The geodata Python package in the libpostal repo contains the pipeline for preprocessing the various geo data sets and building training data for the C models to use. This package shouldn’t be needed for most users, but for those interested in generating new types of addresses or improving libpostal’s training data, this is where to look.

Address parser accuracy

On held-out test data (meaning labeled parses that the model has not seen before), the address parser achieves 99.45% full parse accuracy.

For some tasks like named entity recognition it’s preferable to use something like an F1 score or variants, mostly because there’s a class bias problem (most words are non-entities, and a system that simply predicted non-entity for every token would actually do fairly well in terms of accuracy). That is not the case for address parsing. Every token has a label and there are millions of examples of each class in the training data, so accuracy is preferable as it’s a clean, simple and intuitive measure of performance.

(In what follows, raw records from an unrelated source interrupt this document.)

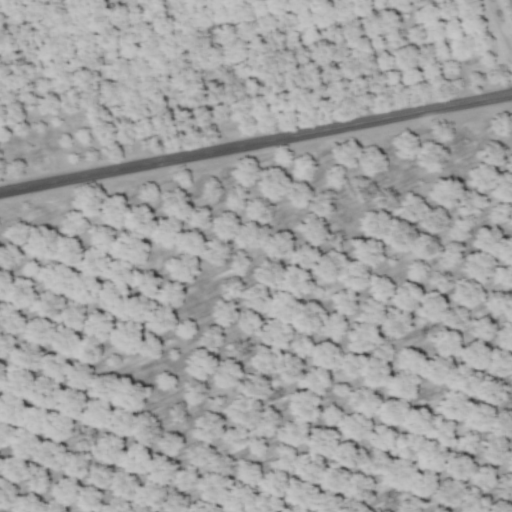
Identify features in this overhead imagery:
road: (256, 141)
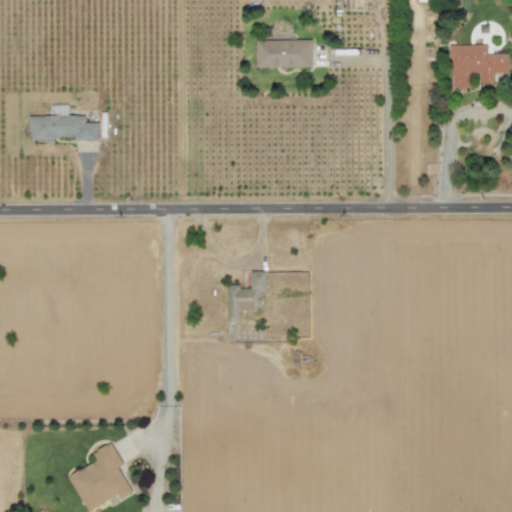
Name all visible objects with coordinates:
building: (284, 53)
building: (474, 64)
road: (388, 110)
building: (62, 128)
road: (451, 134)
road: (256, 210)
building: (245, 296)
road: (165, 331)
building: (100, 479)
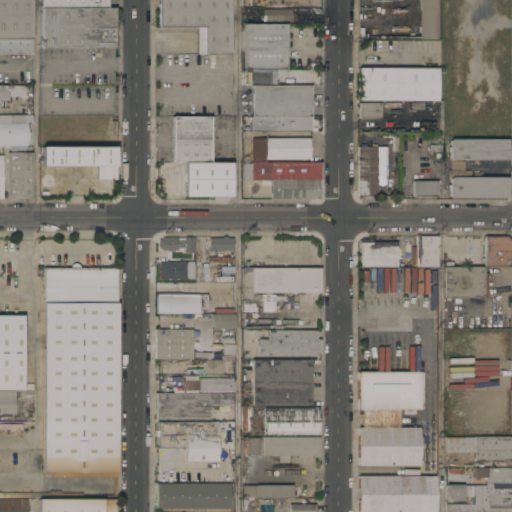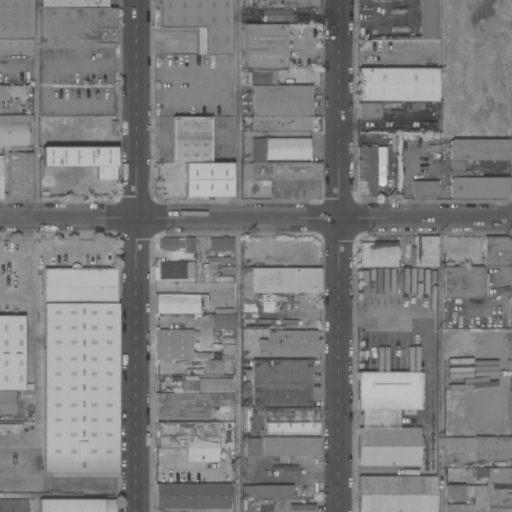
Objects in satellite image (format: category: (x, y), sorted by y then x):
building: (275, 16)
building: (276, 16)
building: (15, 19)
building: (425, 19)
building: (427, 19)
building: (198, 20)
building: (197, 22)
building: (75, 24)
building: (76, 24)
building: (14, 27)
building: (263, 46)
building: (263, 46)
building: (15, 47)
road: (86, 66)
building: (396, 84)
building: (396, 86)
building: (10, 91)
building: (4, 92)
building: (277, 97)
road: (86, 100)
building: (279, 108)
road: (35, 109)
road: (340, 109)
building: (367, 110)
building: (368, 110)
building: (279, 124)
building: (13, 130)
building: (13, 134)
building: (435, 147)
building: (278, 149)
building: (477, 149)
building: (478, 149)
building: (196, 158)
building: (197, 158)
building: (78, 160)
building: (77, 161)
building: (282, 167)
building: (367, 169)
building: (365, 171)
building: (0, 174)
building: (17, 175)
building: (18, 175)
building: (1, 176)
building: (288, 179)
building: (429, 184)
building: (475, 184)
building: (477, 187)
building: (423, 188)
road: (170, 218)
road: (426, 218)
building: (168, 244)
building: (176, 244)
building: (219, 244)
building: (220, 244)
building: (188, 245)
building: (424, 251)
building: (495, 251)
building: (496, 251)
building: (423, 252)
road: (137, 255)
building: (376, 255)
building: (377, 255)
road: (236, 256)
building: (174, 270)
building: (175, 270)
building: (277, 280)
building: (278, 280)
building: (462, 282)
building: (463, 282)
road: (27, 291)
building: (179, 303)
building: (179, 304)
road: (384, 316)
building: (220, 321)
building: (221, 321)
building: (172, 336)
building: (288, 342)
building: (288, 343)
building: (171, 344)
building: (177, 352)
building: (10, 353)
building: (9, 361)
road: (339, 365)
road: (439, 365)
building: (211, 366)
building: (211, 367)
building: (78, 372)
building: (79, 372)
building: (279, 382)
building: (206, 383)
building: (280, 383)
building: (6, 404)
building: (188, 404)
building: (493, 413)
building: (191, 417)
building: (245, 417)
building: (386, 418)
building: (386, 418)
building: (289, 421)
building: (289, 422)
building: (195, 439)
building: (252, 446)
building: (252, 446)
building: (289, 446)
building: (290, 446)
building: (479, 447)
building: (479, 447)
building: (242, 449)
building: (265, 491)
building: (266, 491)
building: (481, 492)
building: (482, 492)
building: (394, 494)
building: (395, 494)
building: (52, 495)
building: (191, 496)
building: (191, 496)
building: (258, 502)
building: (12, 505)
building: (15, 505)
building: (73, 505)
building: (74, 505)
building: (299, 508)
building: (300, 508)
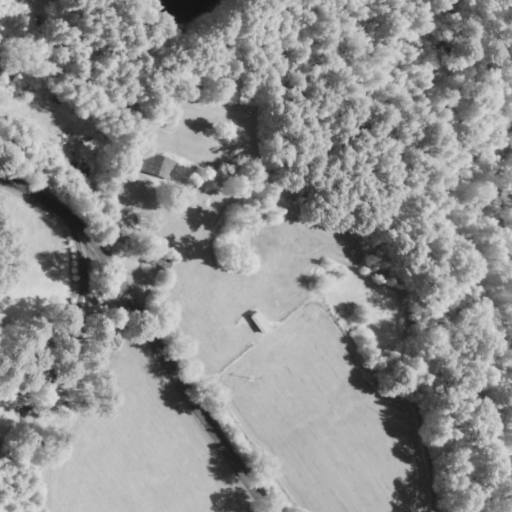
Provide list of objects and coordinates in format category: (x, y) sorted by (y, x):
road: (363, 3)
building: (4, 62)
building: (157, 166)
road: (136, 329)
road: (149, 445)
building: (0, 448)
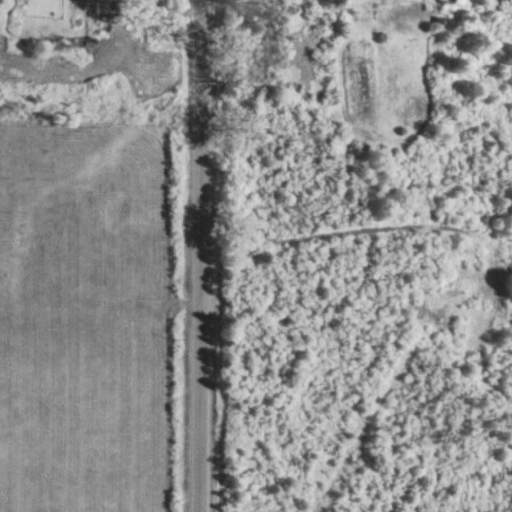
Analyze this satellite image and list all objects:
building: (483, 3)
road: (205, 256)
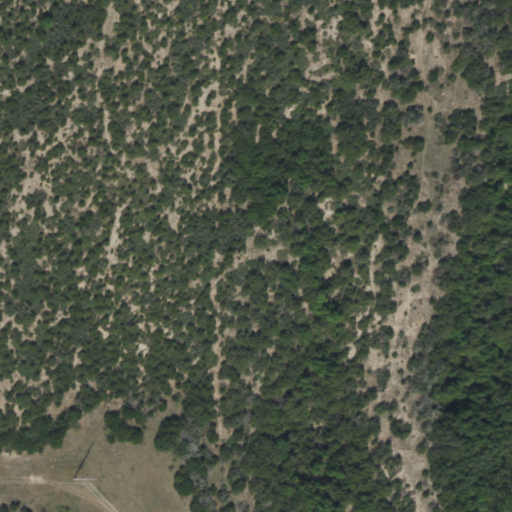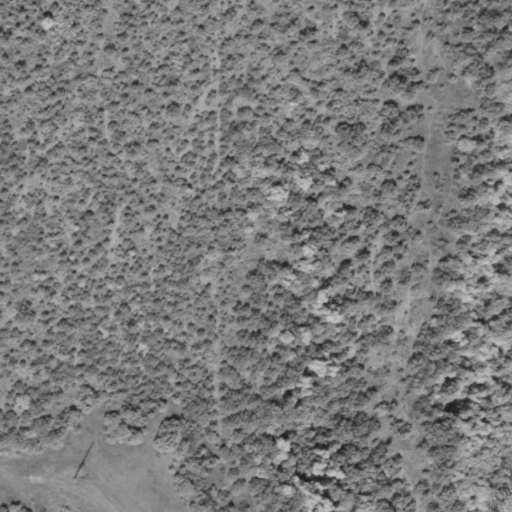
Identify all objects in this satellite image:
power tower: (71, 477)
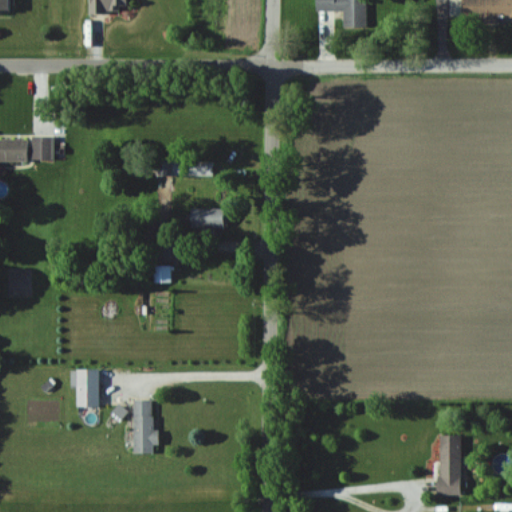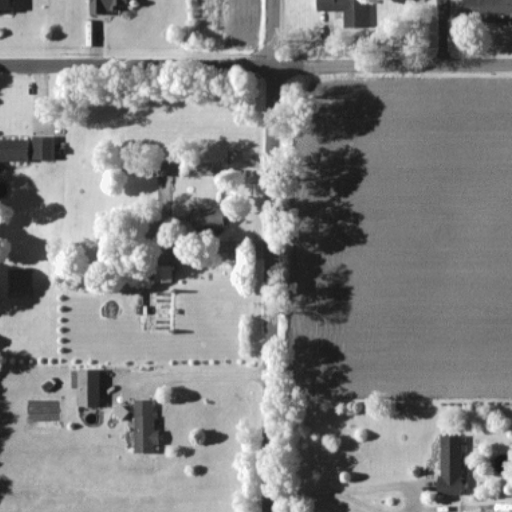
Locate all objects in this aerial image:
building: (3, 6)
building: (105, 6)
building: (486, 10)
building: (345, 11)
road: (256, 65)
building: (42, 147)
building: (12, 149)
building: (163, 168)
building: (197, 168)
building: (205, 218)
road: (222, 240)
road: (275, 256)
road: (212, 377)
building: (85, 387)
building: (142, 426)
building: (448, 465)
road: (387, 486)
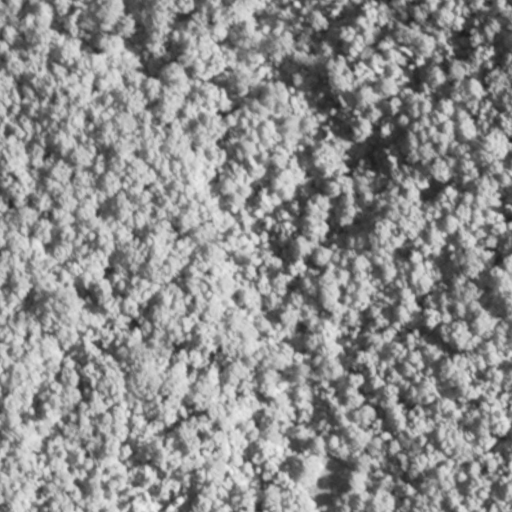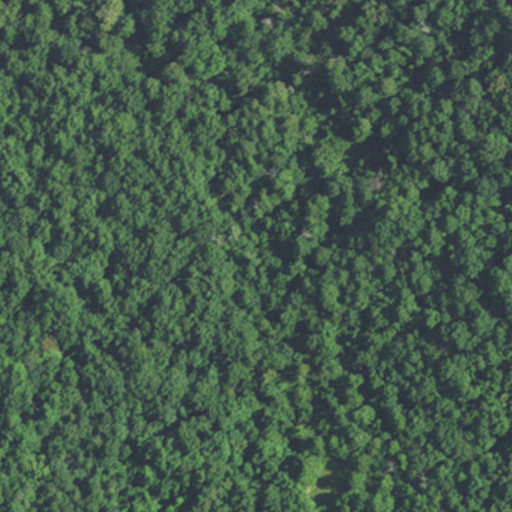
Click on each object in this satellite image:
road: (203, 435)
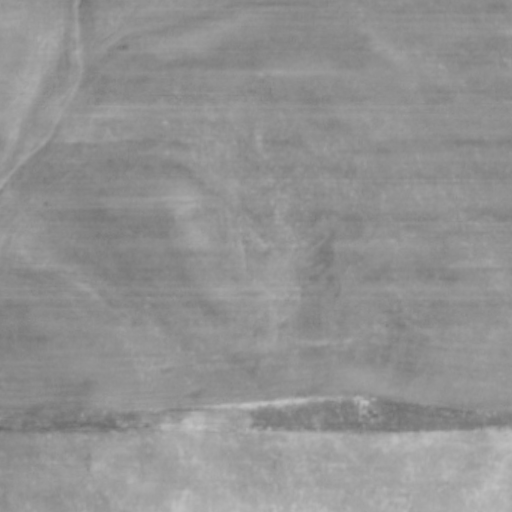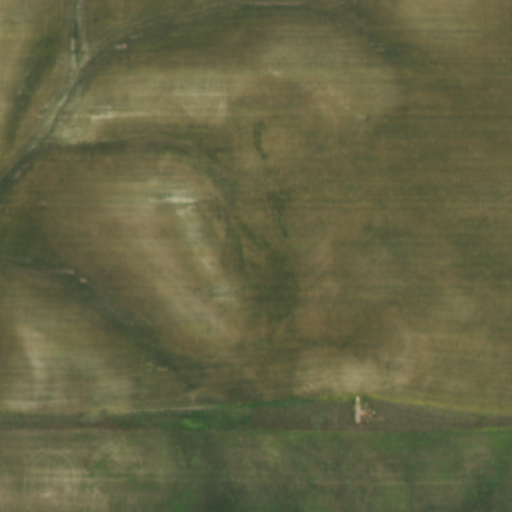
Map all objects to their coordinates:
road: (256, 422)
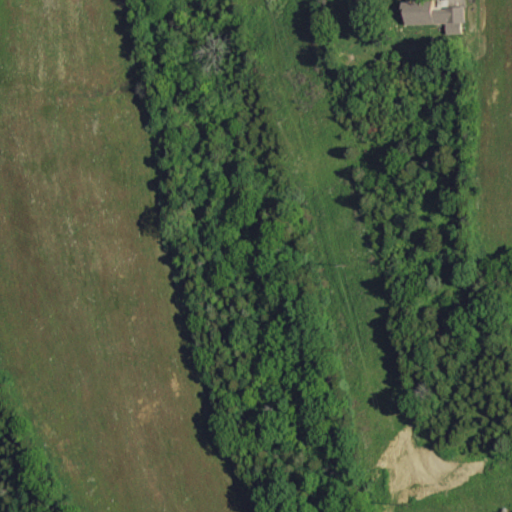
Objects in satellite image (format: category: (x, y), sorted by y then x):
road: (444, 3)
building: (440, 18)
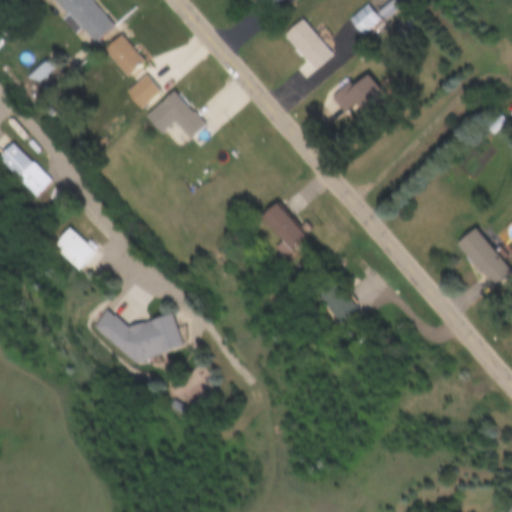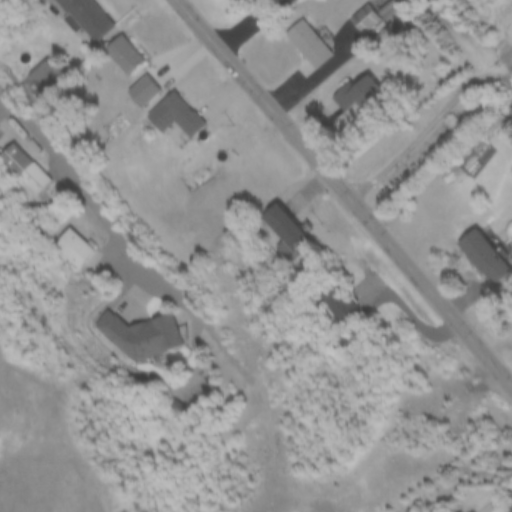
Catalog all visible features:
building: (253, 1)
building: (385, 7)
building: (85, 18)
building: (363, 20)
building: (306, 44)
building: (121, 55)
building: (41, 71)
building: (143, 91)
building: (361, 95)
building: (173, 115)
building: (22, 169)
road: (344, 192)
building: (281, 230)
building: (67, 248)
building: (483, 256)
building: (333, 300)
road: (189, 315)
building: (137, 336)
building: (507, 508)
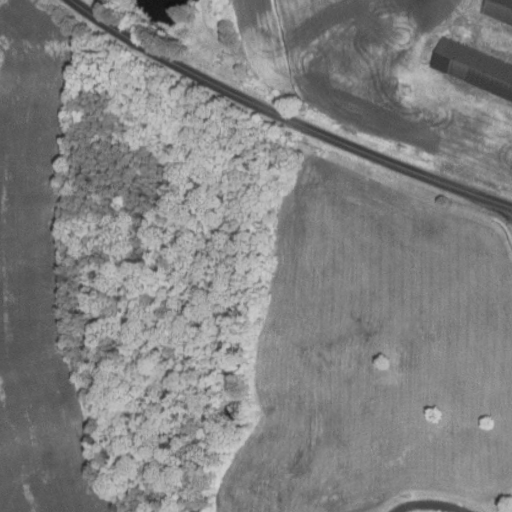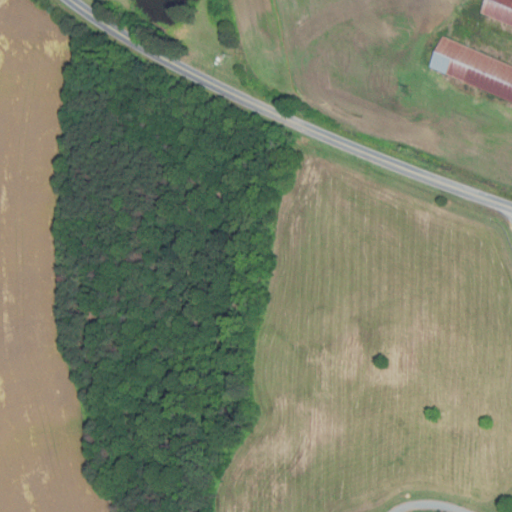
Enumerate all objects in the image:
building: (498, 10)
building: (498, 15)
building: (474, 67)
building: (473, 70)
road: (285, 117)
crop: (38, 277)
road: (430, 503)
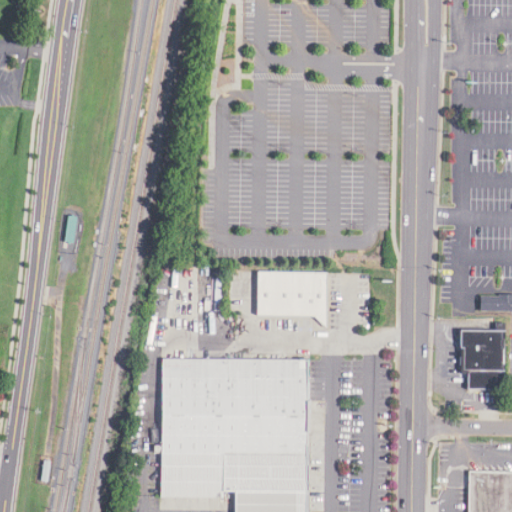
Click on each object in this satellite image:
road: (289, 14)
road: (485, 22)
road: (461, 28)
road: (336, 30)
road: (411, 30)
road: (297, 31)
road: (436, 31)
road: (13, 47)
road: (237, 49)
road: (466, 58)
road: (293, 61)
road: (327, 63)
road: (21, 74)
road: (245, 76)
road: (311, 83)
road: (10, 85)
road: (487, 100)
parking lot: (297, 132)
road: (487, 141)
road: (295, 152)
road: (332, 155)
road: (259, 169)
railway: (112, 170)
road: (486, 179)
road: (461, 198)
road: (464, 214)
railway: (110, 232)
road: (416, 241)
road: (274, 242)
road: (38, 256)
railway: (133, 256)
road: (486, 257)
building: (294, 293)
building: (292, 294)
building: (495, 302)
building: (495, 303)
road: (381, 341)
road: (170, 344)
building: (481, 358)
building: (482, 358)
road: (371, 390)
railway: (78, 403)
road: (332, 423)
railway: (69, 426)
road: (462, 427)
building: (235, 431)
building: (237, 431)
road: (472, 453)
road: (412, 468)
railway: (71, 473)
road: (4, 477)
road: (451, 481)
building: (488, 491)
building: (488, 491)
railway: (66, 496)
railway: (67, 496)
road: (431, 506)
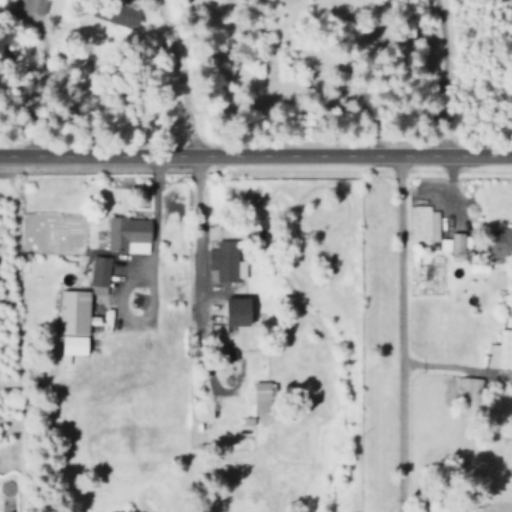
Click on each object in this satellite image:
building: (33, 6)
building: (116, 13)
road: (442, 78)
road: (180, 82)
road: (256, 159)
building: (129, 234)
building: (457, 242)
building: (500, 242)
building: (445, 244)
building: (226, 262)
building: (99, 271)
road: (148, 290)
building: (240, 311)
building: (73, 313)
road: (401, 335)
building: (71, 346)
building: (501, 350)
building: (33, 373)
building: (511, 386)
building: (470, 389)
building: (263, 396)
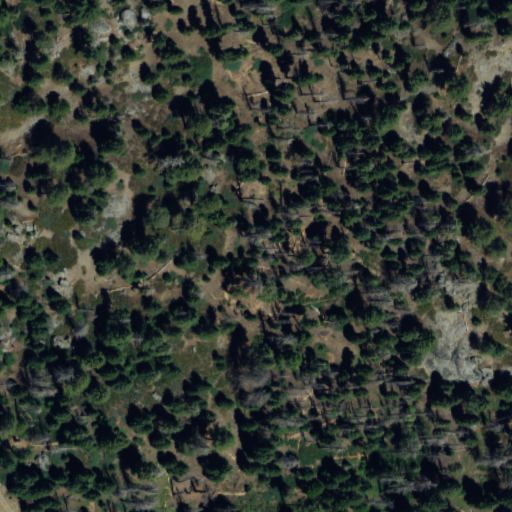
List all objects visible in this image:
road: (4, 503)
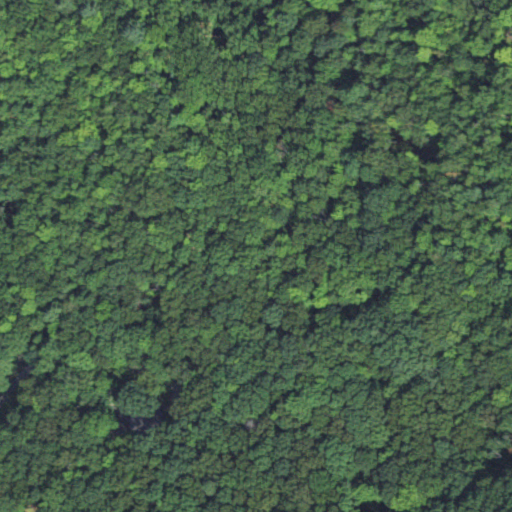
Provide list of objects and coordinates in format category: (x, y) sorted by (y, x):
road: (16, 379)
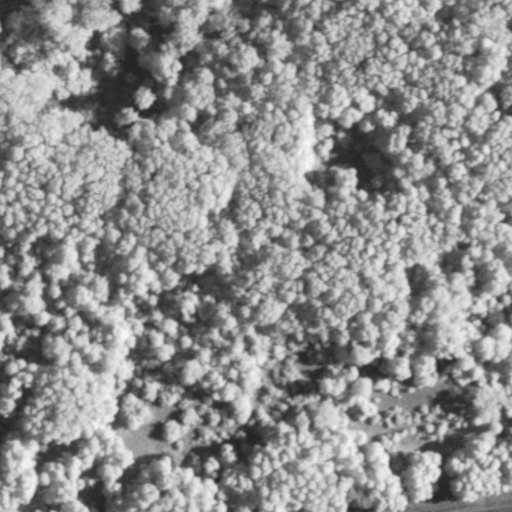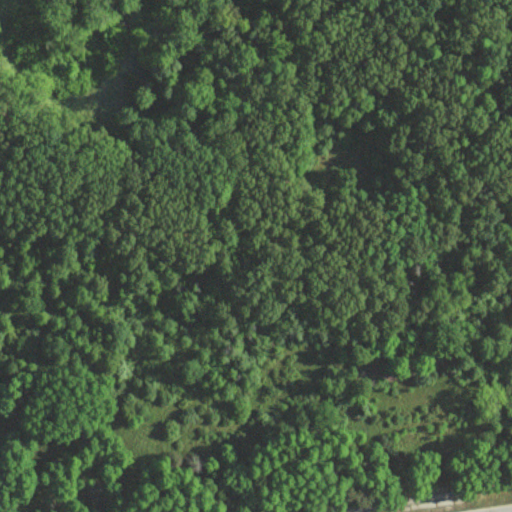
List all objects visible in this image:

Here we use full parse accuracy, meaning we only give the parser one “point” in the numerator if it gets every single token in the address correct. That should be a better measure than simply looking at whether each token was correct.

Improving the address parser

Though the current parser works quite well for most standard addresses, there is still room for improvement, particularly in making sure the training data we use is as close as possible to addresses in the wild. There are two primary ways the address parser can be improved even further (in order of difficulty):

  1. Contribute addresses to OSM. Anything with an addr:housenumber tag will be incorporated automatically into the parser next time it’s trained.
  2. If the address parser isn’t working well for a particular country, language or style of address, chances are that some name variations or places being missed/mislabeled during training data creation. Sometimes the fix is to update the formats at: https://github.com/OpenCageData/address-formatting, and in many other cases there are relatively simple tweaks we can make when creating the training data that will ensure the model is trained to handle your use case without you having to do any manual data entry. If you see a pattern of obviously bad address parses, the best thing to do is post an issue to Github.

Contributing

Bug reports, issues and pull requests are welcome. Please read the contributing guide before submitting your issue, bug report, or pull request.

Submit issues at: https://github.com/openvenues/libpostal/issues.

Shoutouts

Special thanks to @BenK10 for the initial Windows build and @AeroXuk for integrating it seamlessly into the project and setting up an Appveyor build.

License

The software is available as open source under the terms of the MIT License.